==== PAGE TEXT
Crazed Mercenaries and their video cameras: There is apparently some creepy video of Iraqi civilian cars getting blown up by the good folks at Aegis Defence Services, a privatized military firm set up Lt Col Tim Spicer -- the former director of Sandline International, a defunct company that used to sell arms to the guys in Sierra Leone, along the shadier side of geopolitics. AegisIraq.co.uk was the site the video was on. (CSM on the story)
There is of course pretty much no congressional oversight of the vast mercenary army in Iraq. (more on Aegis, Sandline and Executive Outcomes - here's even more!) The more one thinks about private armies, the more it seems like an amazingly self-reinforcing arrangement. Capitalism-squared, you might say.
Kurt Vonnegut said that terrorist die for their own self-respect. That is fairly insightful, but of course draws flack from much wiser keyboard commandos.
"What George Bush and his gang did not realise was that people fight back. Peace wasn't restored in Vietnam until we got kicked out. Everything's quiet there now."
There's a long pause before Vonnegut speaks again: "It is sweet and noble - sweet and honourable I guess it is - to die for what you believe in."
....I ask one more question: "But terrorists believe in twisted religious things, don't they? So surely that can't be right?"
"Well, they're dying for their own self-respect," Vonnegut fires back. "It's a terrible thing to deprive someone of their self-respect. It's [like] your culture is nothing, your race is nothing, you're nothing."
There's another long pause and Vonnegut's eyes suggest his mind has wandered off somewhere. Then, suddenly, he turns back to me and says: "It must be an amazing high."
The CIA wants Dr. Phil's tactics for Guantanamo. Well, maybe it's an improvement.
The UK Ministry of Defense complains that farmers are shining lights at their Apache helicopters around Dorset -- and they think this could could cause a crash. Huh.
Iran Spring?? (Foreign Policy) Realists Tighten Grip as Talks Open with Iran by Jim Lobe. Why bother getting into the gory details? But I will say that Lobe is really an excellent source on this stuff & the neo-cons. Basically the point is that the neo-cons have been discredited, and the 'realists' are getting the upper hand finally.
Washington's growing reliance on and support for regional diplomacy marks a serious setback to neo-conservatives who, long before the Iraq war, had championed the unilateral imposition of a Pax Americana in the Middle East that would put an end to what in their view constituted the chief threats to Israel's security -- Arab nationalism and Iranian theocracy.
Now, two and a half years after invading Iraq to put that peace into place, the administration finds itself seeking the support of both forces, just as the realists had warned.
Check out this huge statement that Iran purchased in the NY Times. In particular that they haven't started a war of aggression against their neighbors in 250 years. I think that the way that various parties have managed the ethnic groups on the periphery was not exactly polite over that time... either way the demonization will continue.
BBC: Doubts grow over US Afghan strategy.
Internet hug transmission: Scientists in Singapore are developing a way to 'transmit hugs' over the Internet through vibrating jackets.
========
==== DATA FOR ANALYSIS
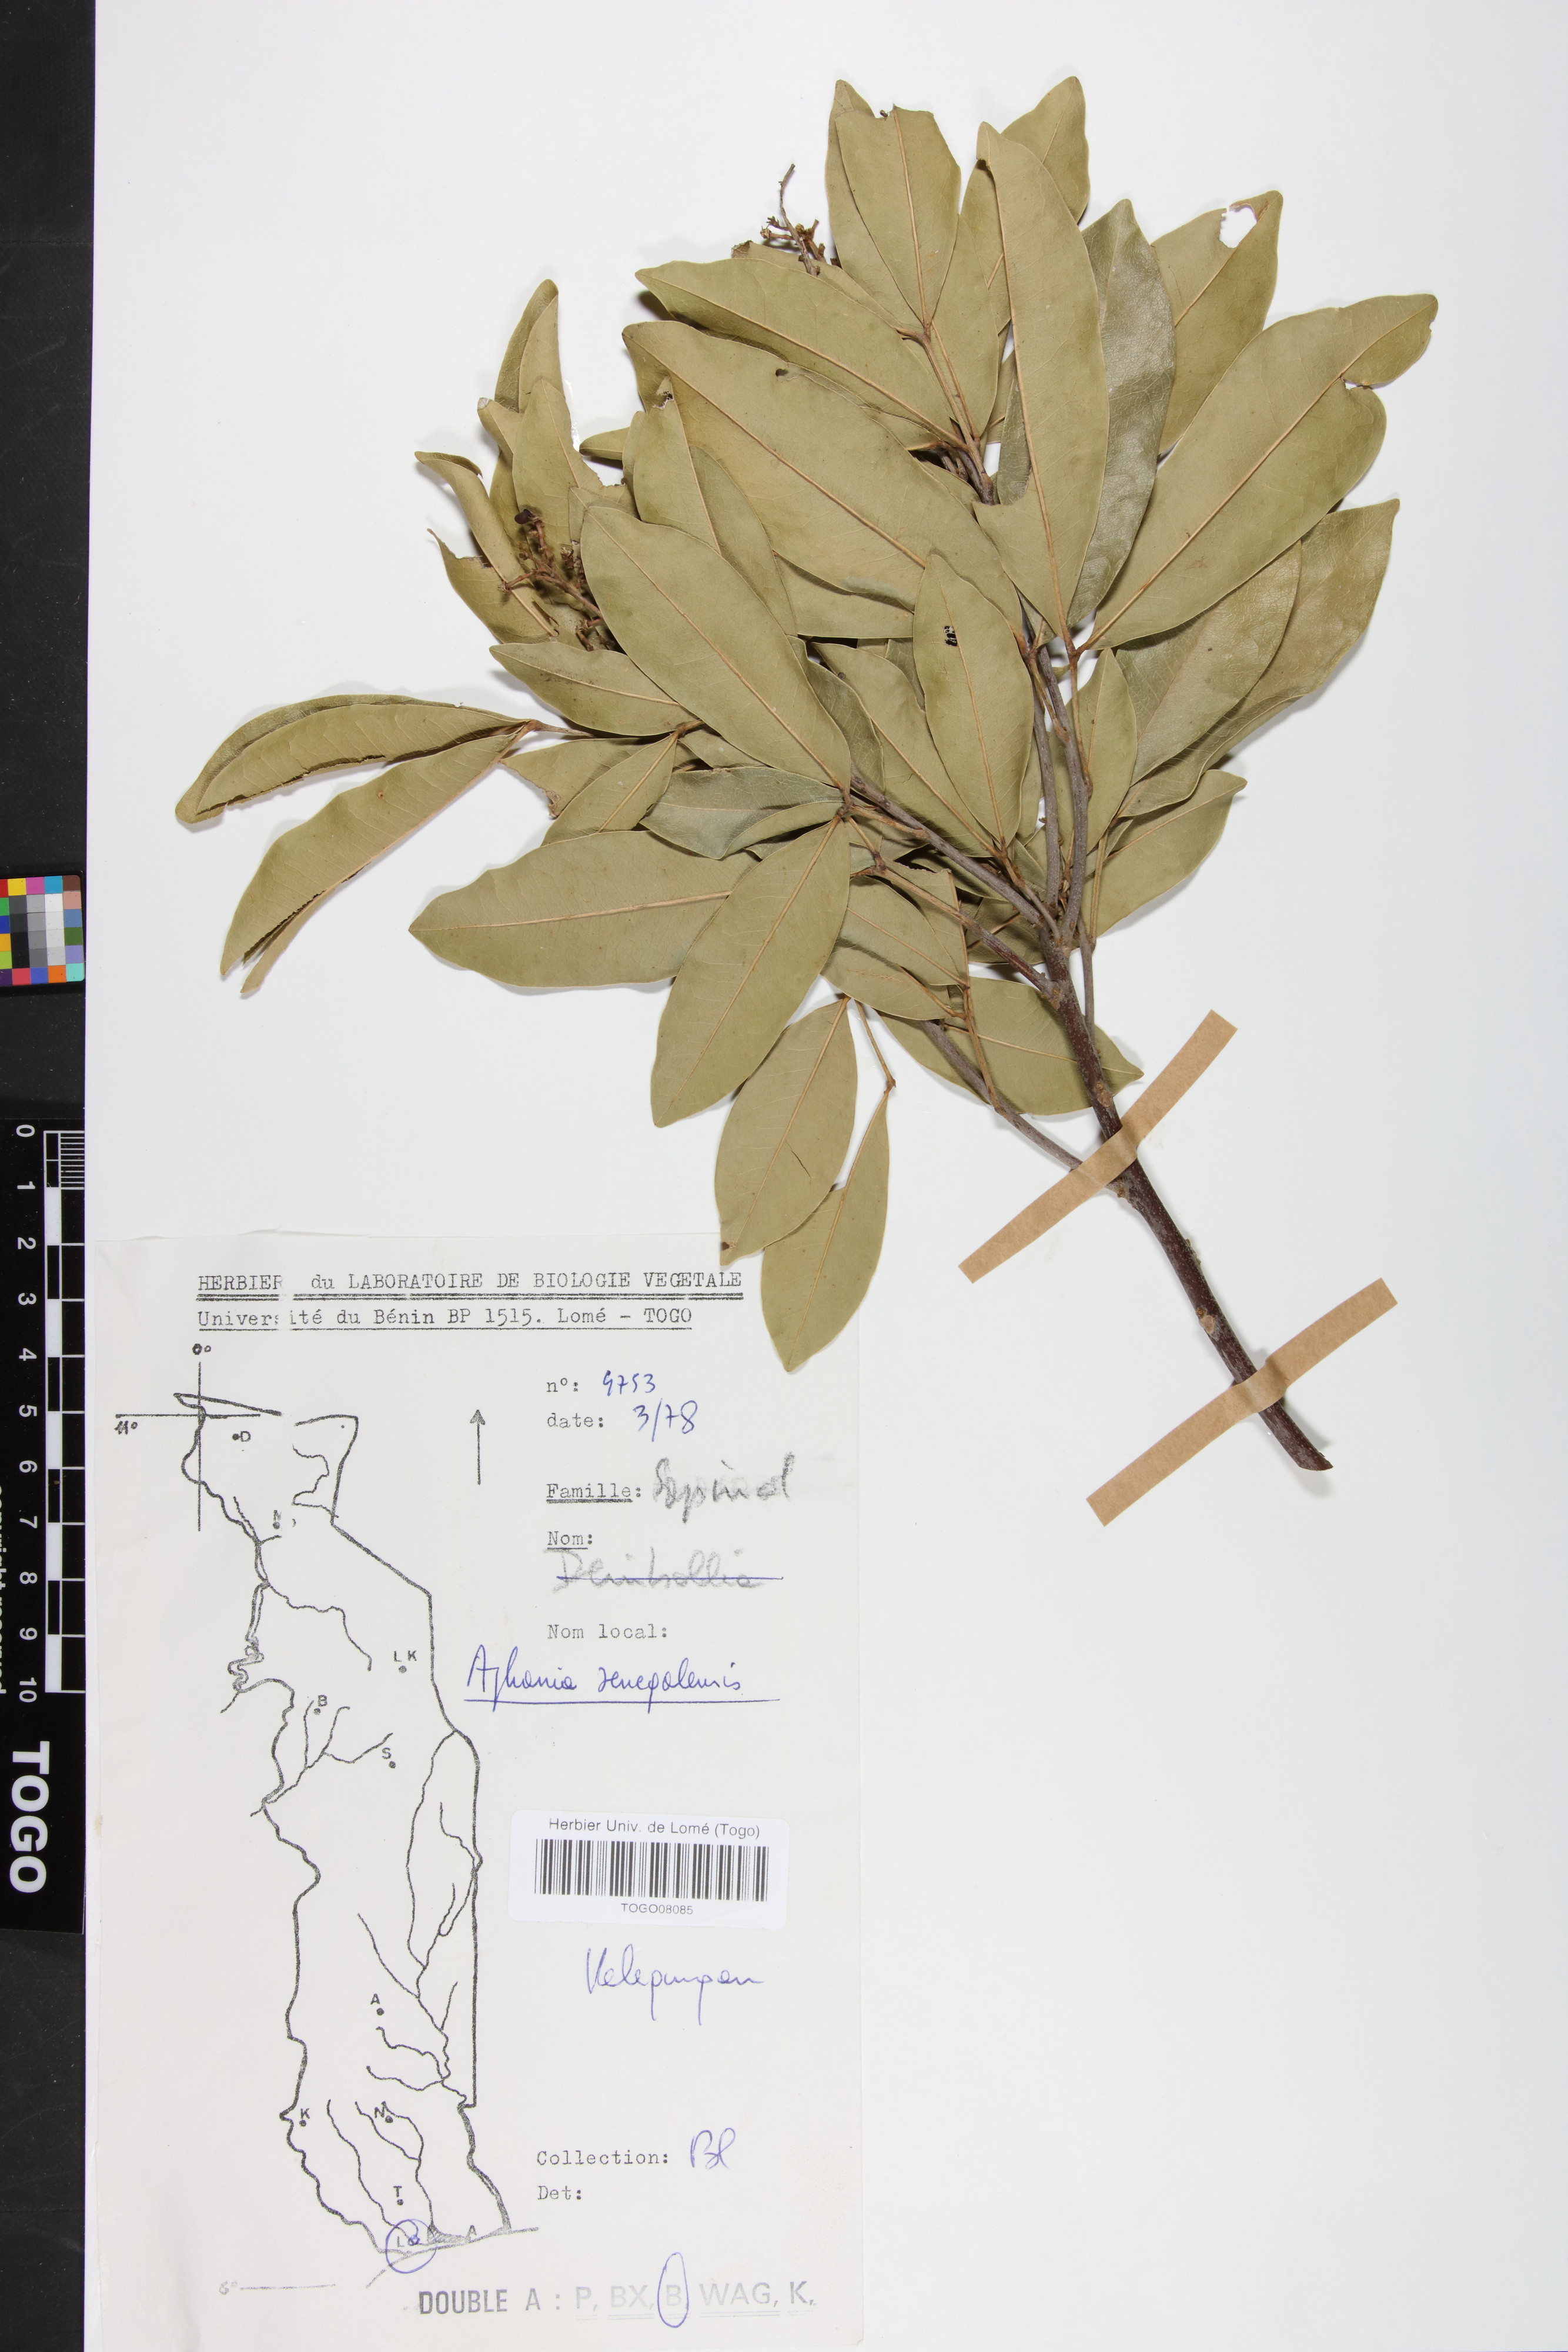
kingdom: Plantae
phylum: Tracheophyta
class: Magnoliopsida
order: Sapindales
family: Sapindaceae
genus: Lepisanthes
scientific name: Lepisanthes senegalensis
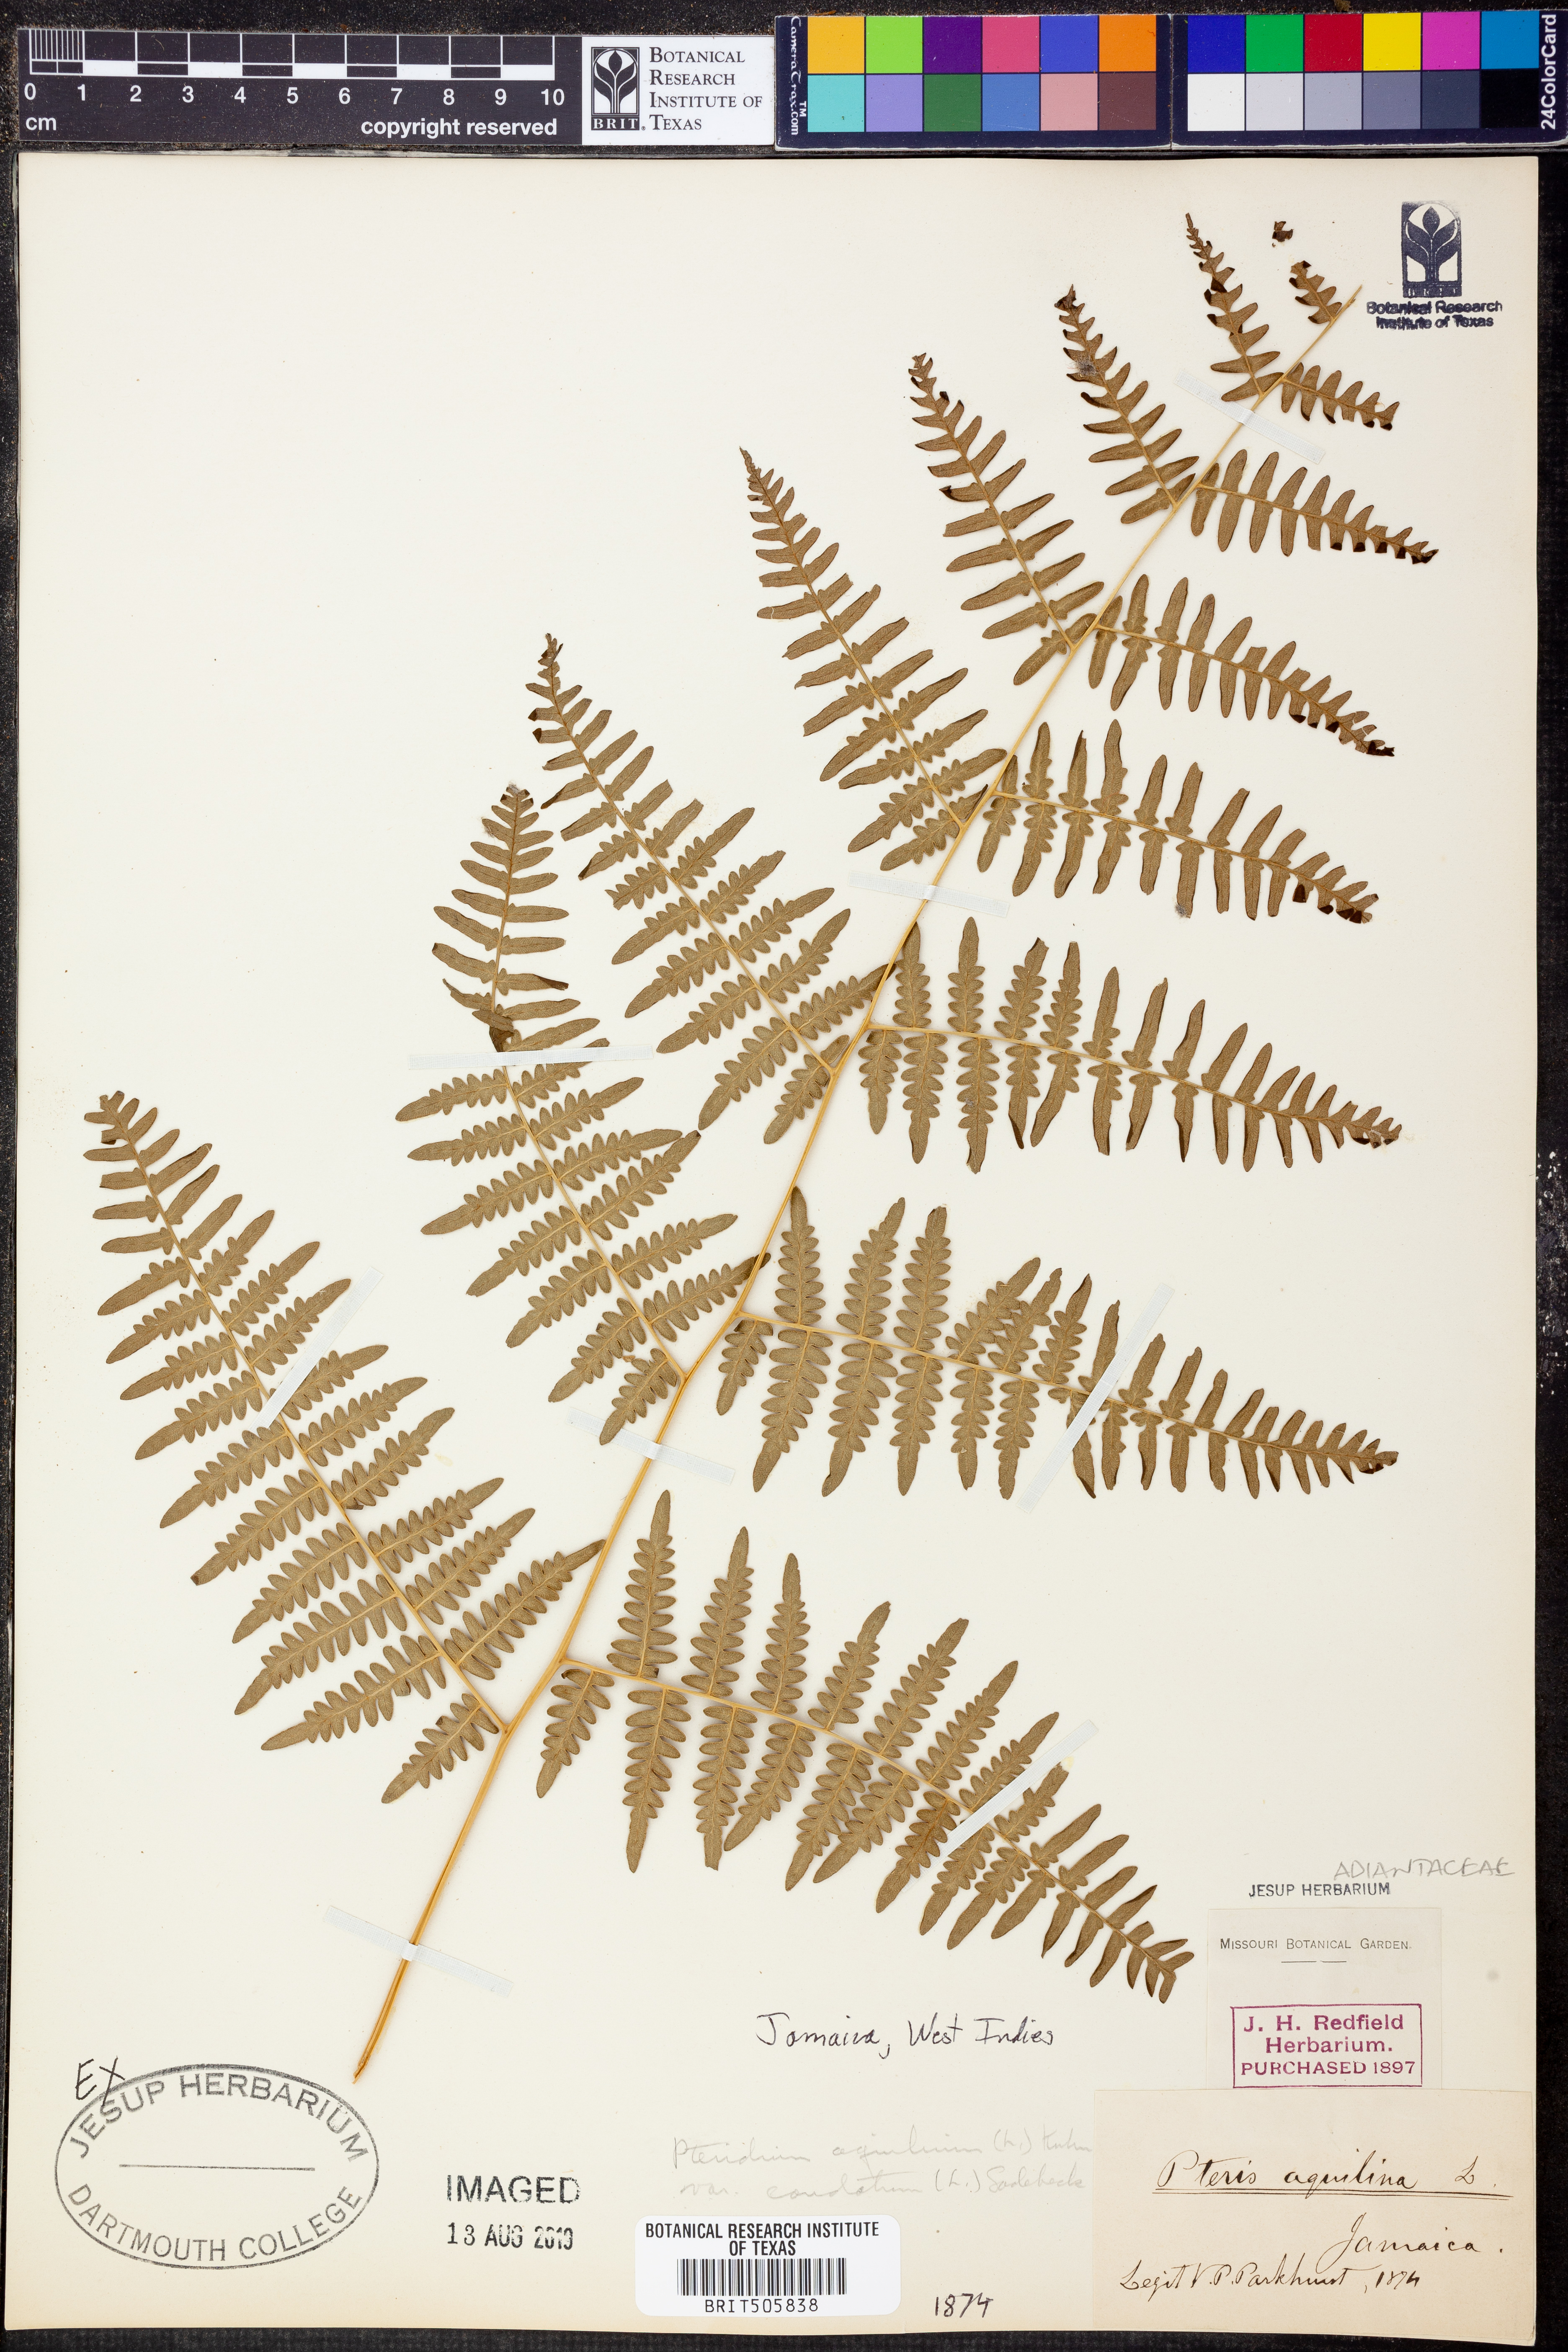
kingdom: Plantae
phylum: Tracheophyta
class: Polypodiopsida
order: Polypodiales
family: Dennstaedtiaceae
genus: Pteridium
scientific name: Pteridium caudatum
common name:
========
ACTION ITEM:
Copy the text from "Crazed Mercenaries and" up to and including "on the story)", substituting "private military company" for "privatized military firm". Draw only on the text itself for this work.

COMPLETED TASK:
Crazed Mercenaries and their video cameras: There is apparently some creepy video of Iraqi civilian cars getting blown up by the good folks at Aegis Defence Services, a private military company set up Lt Col Tim Spicer -- the former director of Sandline International, a defunct company that used to sell arms to the guys in Sierra Leone, along the shadier side of geopolitics. AegisIraq.co.uk was the site the video was on. (CSM on the story)